## What to produce
Give an unaltered copy of the listing below, minus its pictures.

## Data for review

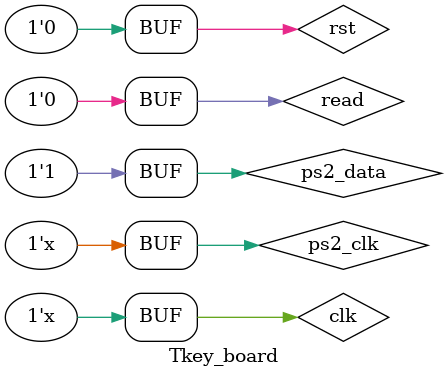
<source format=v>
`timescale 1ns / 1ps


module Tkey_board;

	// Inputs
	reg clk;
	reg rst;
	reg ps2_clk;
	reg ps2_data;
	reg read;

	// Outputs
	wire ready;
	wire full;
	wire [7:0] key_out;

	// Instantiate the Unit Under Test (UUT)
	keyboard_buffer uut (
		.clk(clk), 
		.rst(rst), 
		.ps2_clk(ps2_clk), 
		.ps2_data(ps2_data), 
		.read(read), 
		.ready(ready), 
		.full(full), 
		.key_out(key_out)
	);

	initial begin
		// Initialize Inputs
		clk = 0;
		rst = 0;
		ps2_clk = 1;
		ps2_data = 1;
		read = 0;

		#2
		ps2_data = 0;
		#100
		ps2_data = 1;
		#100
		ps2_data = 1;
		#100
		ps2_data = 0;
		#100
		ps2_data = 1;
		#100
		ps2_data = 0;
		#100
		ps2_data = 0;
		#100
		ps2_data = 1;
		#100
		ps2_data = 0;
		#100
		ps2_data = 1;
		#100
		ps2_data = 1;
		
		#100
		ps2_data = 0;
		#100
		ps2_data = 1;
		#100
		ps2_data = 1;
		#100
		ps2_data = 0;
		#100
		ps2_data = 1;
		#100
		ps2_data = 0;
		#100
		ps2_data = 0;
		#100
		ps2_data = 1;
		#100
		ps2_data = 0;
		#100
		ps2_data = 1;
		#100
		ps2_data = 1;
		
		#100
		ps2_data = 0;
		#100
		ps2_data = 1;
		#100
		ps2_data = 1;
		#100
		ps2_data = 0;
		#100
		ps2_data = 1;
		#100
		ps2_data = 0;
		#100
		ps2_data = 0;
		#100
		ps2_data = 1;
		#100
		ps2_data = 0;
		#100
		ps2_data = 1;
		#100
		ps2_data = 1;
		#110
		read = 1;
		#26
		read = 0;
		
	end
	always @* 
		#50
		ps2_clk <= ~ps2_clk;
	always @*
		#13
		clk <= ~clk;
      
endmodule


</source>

## Exercise solution
<source format=v>
`timescale 1ns / 1ps


module Tkey_board;

	// Inputs
	reg clk;
	reg rst;
	reg ps2_clk;
	reg ps2_data;
	reg read;

	// Outputs
	wire ready;
	wire full;
	wire [7:0] key_out;

	// Instantiate the Unit Under Test (UUT)
	keyboard_buffer uut (
		.clk(clk), 
		.rst(rst), 
		.ps2_clk(ps2_clk), 
		.ps2_data(ps2_data), 
		.read(read), 
		.ready(ready), 
		.full(full), 
		.key_out(key_out)
	);

	initial begin
		// Initialize Inputs
		clk = 0;
		rst = 0;
		ps2_clk = 1;
		ps2_data = 1;
		read = 0;

		#2
		ps2_data = 0;
		#100
		ps2_data = 1;
		#100
		ps2_data = 1;
		#100
		ps2_data = 0;
		#100
		ps2_data = 1;
		#100
		ps2_data = 0;
		#100
		ps2_data = 0;
		#100
		ps2_data = 1;
		#100
		ps2_data = 0;
		#100
		ps2_data = 1;
		#100
		ps2_data = 1;
		
		#100
		ps2_data = 0;
		#100
		ps2_data = 1;
		#100
		ps2_data = 1;
		#100
		ps2_data = 0;
		#100
		ps2_data = 1;
		#100
		ps2_data = 0;
		#100
		ps2_data = 0;
		#100
		ps2_data = 1;
		#100
		ps2_data = 0;
		#100
		ps2_data = 1;
		#100
		ps2_data = 1;
		
		#100
		ps2_data = 0;
		#100
		ps2_data = 1;
		#100
		ps2_data = 1;
		#100
		ps2_data = 0;
		#100
		ps2_data = 1;
		#100
		ps2_data = 0;
		#100
		ps2_data = 0;
		#100
		ps2_data = 1;
		#100
		ps2_data = 0;
		#100
		ps2_data = 1;
		#100
		ps2_data = 1;
		#110
		read = 1;
		#26
		read = 0;
		
	end
	always @* 
		#50
		ps2_clk <= ~ps2_clk;
	always @*
		#13
		clk <= ~clk;
      
endmodule


</source>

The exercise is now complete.